*** MATERIALS PROVIDED

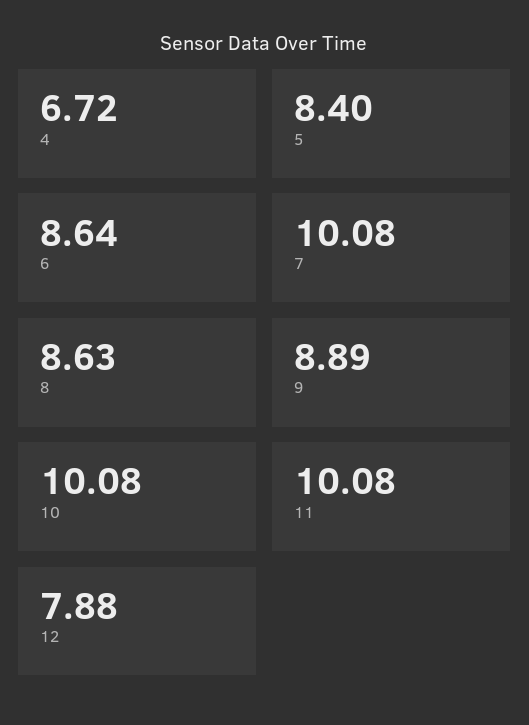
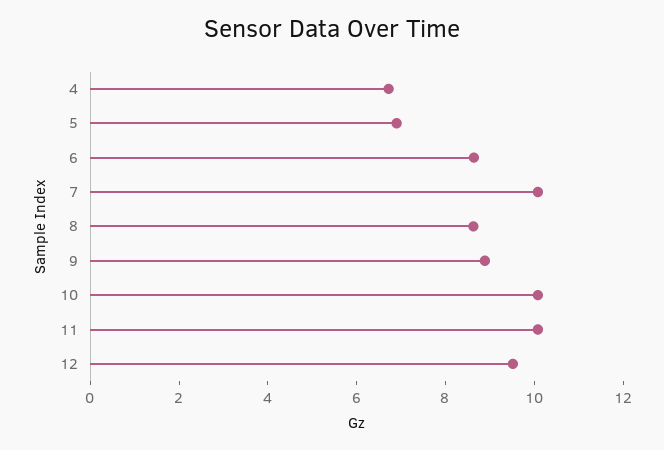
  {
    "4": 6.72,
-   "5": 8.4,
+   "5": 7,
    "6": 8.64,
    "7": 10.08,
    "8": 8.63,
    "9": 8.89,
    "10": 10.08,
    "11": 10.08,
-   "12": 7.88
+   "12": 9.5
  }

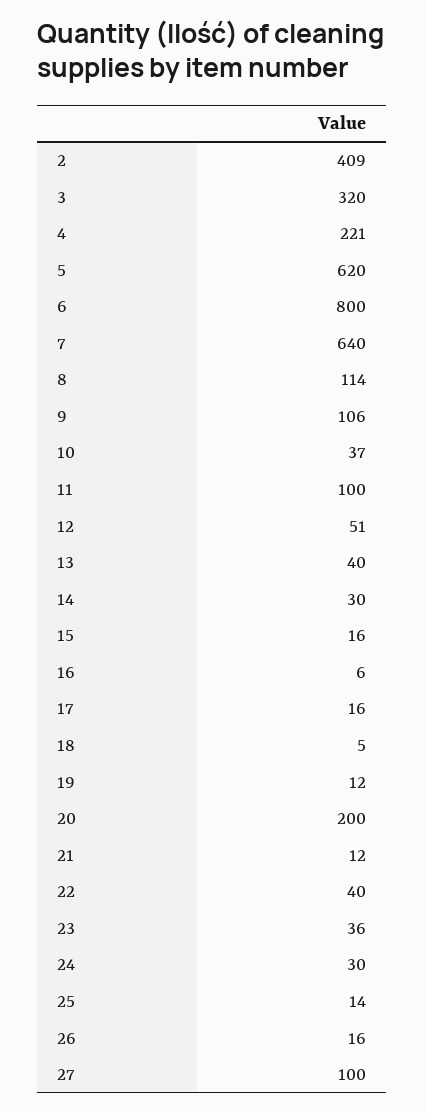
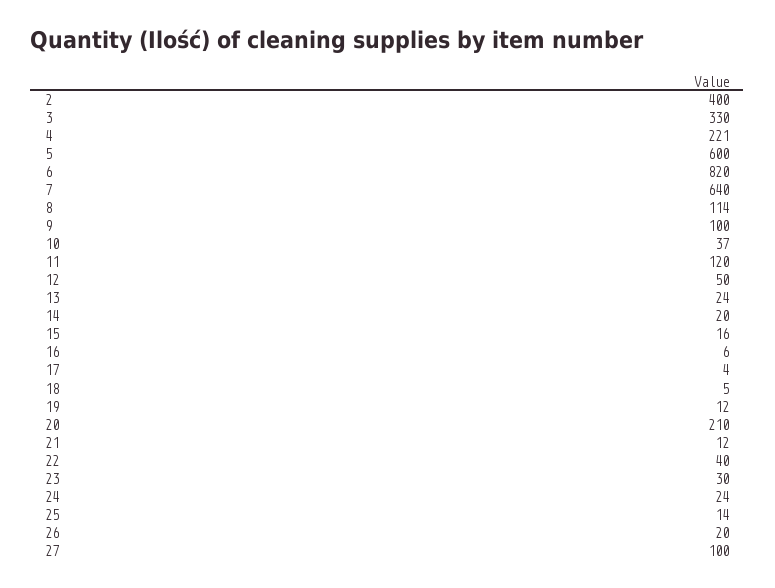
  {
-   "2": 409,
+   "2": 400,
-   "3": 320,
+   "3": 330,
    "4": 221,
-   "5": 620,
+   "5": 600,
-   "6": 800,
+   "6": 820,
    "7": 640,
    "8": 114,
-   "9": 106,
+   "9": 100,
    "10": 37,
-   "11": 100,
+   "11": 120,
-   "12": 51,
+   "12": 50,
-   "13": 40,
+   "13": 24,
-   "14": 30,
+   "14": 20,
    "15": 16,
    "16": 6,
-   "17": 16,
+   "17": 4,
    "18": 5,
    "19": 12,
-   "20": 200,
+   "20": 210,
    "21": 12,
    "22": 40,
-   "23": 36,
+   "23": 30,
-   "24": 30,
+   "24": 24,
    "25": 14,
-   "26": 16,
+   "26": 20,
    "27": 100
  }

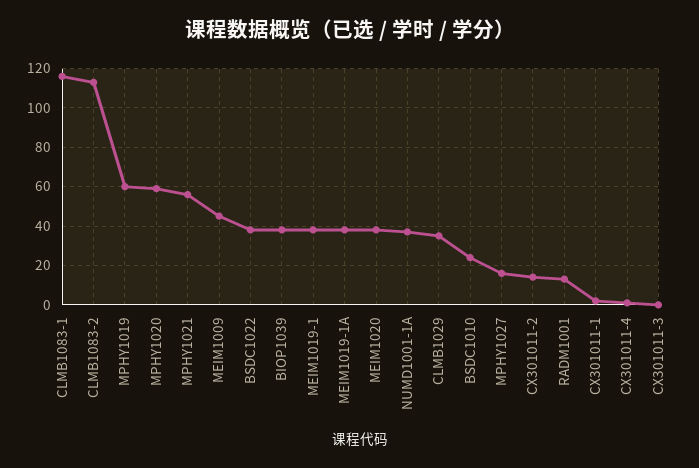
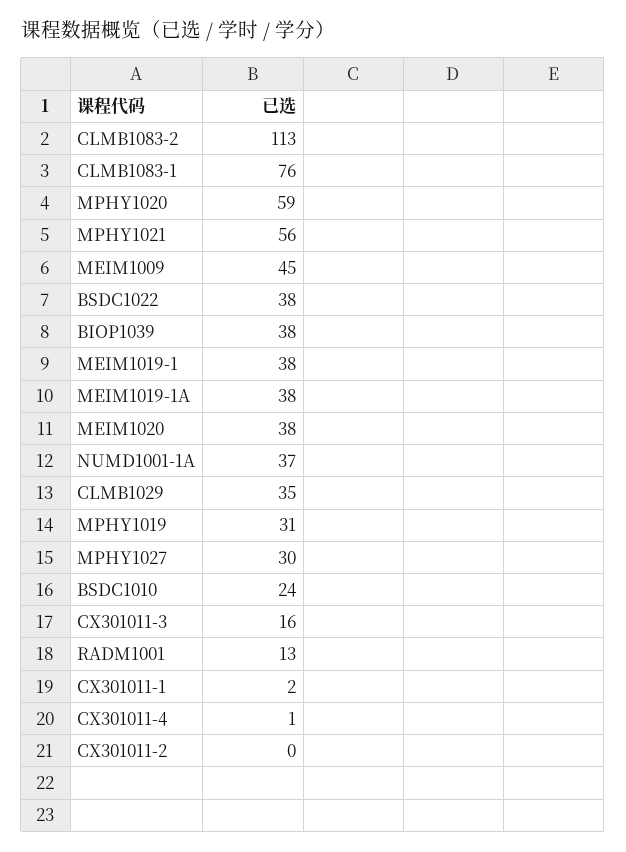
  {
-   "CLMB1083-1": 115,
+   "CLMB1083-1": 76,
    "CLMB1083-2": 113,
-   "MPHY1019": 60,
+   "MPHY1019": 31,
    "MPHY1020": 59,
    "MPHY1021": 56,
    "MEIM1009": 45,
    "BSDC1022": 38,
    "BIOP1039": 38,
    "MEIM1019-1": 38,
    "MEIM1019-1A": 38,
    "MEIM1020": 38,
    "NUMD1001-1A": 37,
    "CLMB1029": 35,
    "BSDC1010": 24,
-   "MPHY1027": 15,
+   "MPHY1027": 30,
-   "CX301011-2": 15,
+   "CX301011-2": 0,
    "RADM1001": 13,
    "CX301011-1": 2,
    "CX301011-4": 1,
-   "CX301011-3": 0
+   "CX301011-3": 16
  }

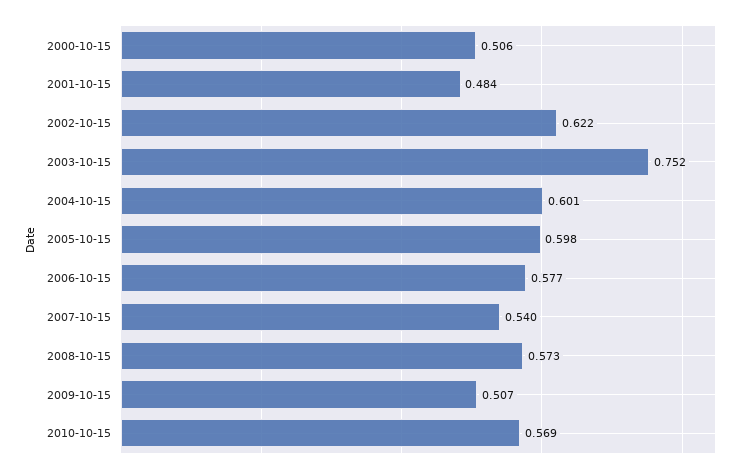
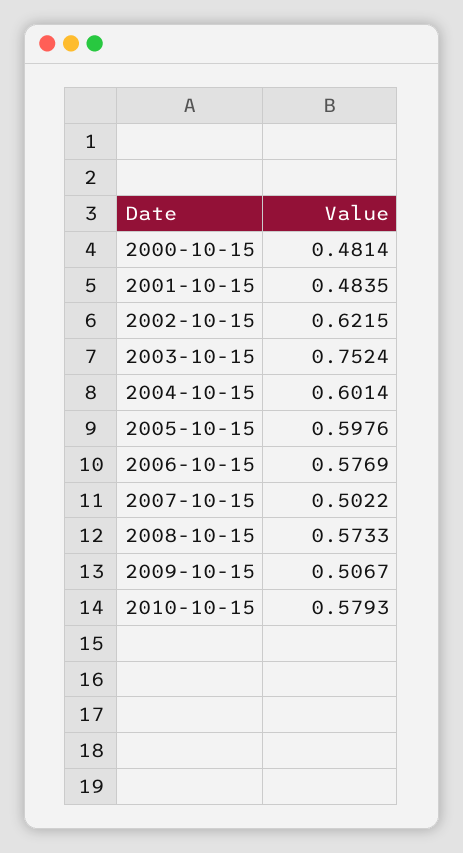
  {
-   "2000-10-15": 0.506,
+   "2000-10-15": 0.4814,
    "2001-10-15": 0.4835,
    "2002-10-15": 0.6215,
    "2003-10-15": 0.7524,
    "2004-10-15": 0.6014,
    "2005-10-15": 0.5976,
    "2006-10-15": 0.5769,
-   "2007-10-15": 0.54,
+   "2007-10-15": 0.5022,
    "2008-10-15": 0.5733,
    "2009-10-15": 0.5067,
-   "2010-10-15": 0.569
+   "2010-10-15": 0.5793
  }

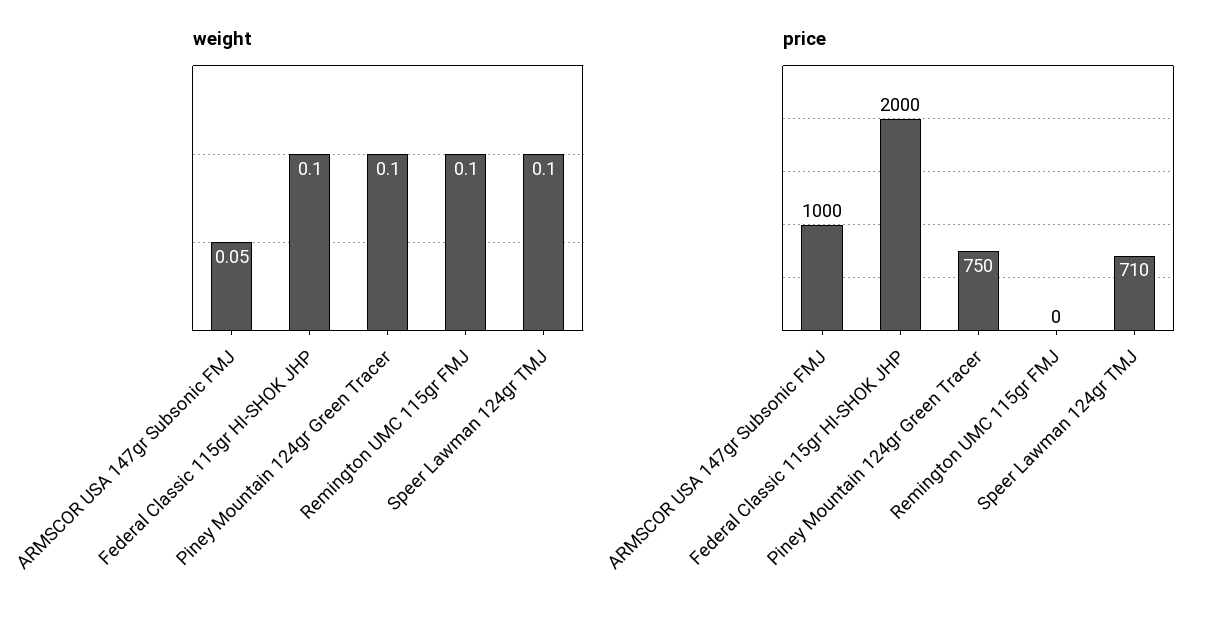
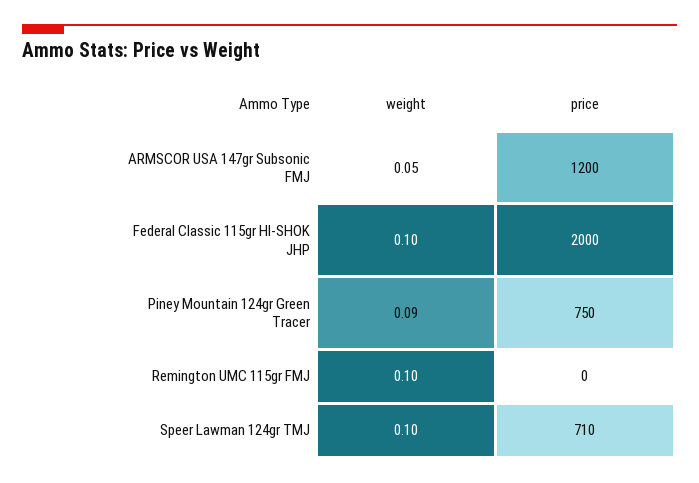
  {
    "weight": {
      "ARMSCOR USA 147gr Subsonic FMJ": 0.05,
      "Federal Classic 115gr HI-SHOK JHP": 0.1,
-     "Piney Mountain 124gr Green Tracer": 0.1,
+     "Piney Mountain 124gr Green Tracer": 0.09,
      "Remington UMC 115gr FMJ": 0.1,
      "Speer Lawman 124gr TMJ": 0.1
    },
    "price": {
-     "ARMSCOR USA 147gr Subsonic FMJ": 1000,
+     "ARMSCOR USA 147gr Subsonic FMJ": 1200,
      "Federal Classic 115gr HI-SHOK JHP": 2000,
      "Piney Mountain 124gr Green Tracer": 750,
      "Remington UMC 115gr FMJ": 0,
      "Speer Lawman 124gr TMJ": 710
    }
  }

******

- _PROBLEM REQUIREMENTS_: When you copy the data, keep every line exact and drop the pictures.

- _RESPONSE BELOW_:
  {
    "4": 6.72,
-   "5": 8.4,
+   "5": 7,
    "6": 8.64,
    "7": 10.08,
    "8": 8.63,
    "9": 8.89,
    "10": 10.08,
    "11": 10.08,
-   "12": 7.88
+   "12": 9.5
  }

  {
-   "2": 409,
+   "2": 400,
-   "3": 320,
+   "3": 330,
    "4": 221,
-   "5": 620,
+   "5": 600,
-   "6": 800,
+   "6": 820,
    "7": 640,
    "8": 114,
-   "9": 106,
+   "9": 100,
    "10": 37,
-   "11": 100,
+   "11": 120,
-   "12": 51,
+   "12": 50,
-   "13": 40,
+   "13": 24,
-   "14": 30,
+   "14": 20,
    "15": 16,
    "16": 6,
-   "17": 16,
+   "17": 4,
    "18": 5,
    "19": 12,
-   "20": 200,
+   "20": 210,
    "21": 12,
    "22": 40,
-   "23": 36,
+   "23": 30,
-   "24": 30,
+   "24": 24,
    "25": 14,
-   "26": 16,
+   "26": 20,
    "27": 100
  }

  {
-   "CLMB1083-1": 115,
+   "CLMB1083-1": 76,
    "CLMB1083-2": 113,
-   "MPHY1019": 60,
+   "MPHY1019": 31,
    "MPHY1020": 59,
    "MPHY1021": 56,
    "MEIM1009": 45,
    "BSDC1022": 38,
    "BIOP1039": 38,
    "MEIM1019-1": 38,
    "MEIM1019-1A": 38,
    "MEIM1020": 38,
    "NUMD1001-1A": 37,
    "CLMB1029": 35,
    "BSDC1010": 24,
-   "MPHY1027": 15,
+   "MPHY1027": 30,
-   "CX301011-2": 15,
+   "CX301011-2": 0,
    "RADM1001": 13,
    "CX301011-1": 2,
    "CX301011-4": 1,
-   "CX301011-3": 0
+   "CX301011-3": 16
  }

  {
-   "2000-10-15": 0.506,
+   "2000-10-15": 0.4814,
    "2001-10-15": 0.4835,
    "2002-10-15": 0.6215,
    "2003-10-15": 0.7524,
    "2004-10-15": 0.6014,
    "2005-10-15": 0.5976,
    "2006-10-15": 0.5769,
-   "2007-10-15": 0.54,
+   "2007-10-15": 0.5022,
    "2008-10-15": 0.5733,
    "2009-10-15": 0.5067,
-   "2010-10-15": 0.569
+   "2010-10-15": 0.5793
  }

  {
    "weight": {
      "ARMSCOR USA 147gr Subsonic FMJ": 0.05,
      "Federal Classic 115gr HI-SHOK JHP": 0.1,
-     "Piney Mountain 124gr Green Tracer": 0.1,
+     "Piney Mountain 124gr Green Tracer": 0.09,
      "Remington UMC 115gr FMJ": 0.1,
      "Speer Lawman 124gr TMJ": 0.1
    },
    "price": {
-     "ARMSCOR USA 147gr Subsonic FMJ": 1000,
+     "ARMSCOR USA 147gr Subsonic FMJ": 1200,
      "Federal Classic 115gr HI-SHOK JHP": 2000,
      "Piney Mountain 124gr Green Tracer": 750,
      "Remington UMC 115gr FMJ": 0,
      "Speer Lawman 124gr TMJ": 710
    }
  }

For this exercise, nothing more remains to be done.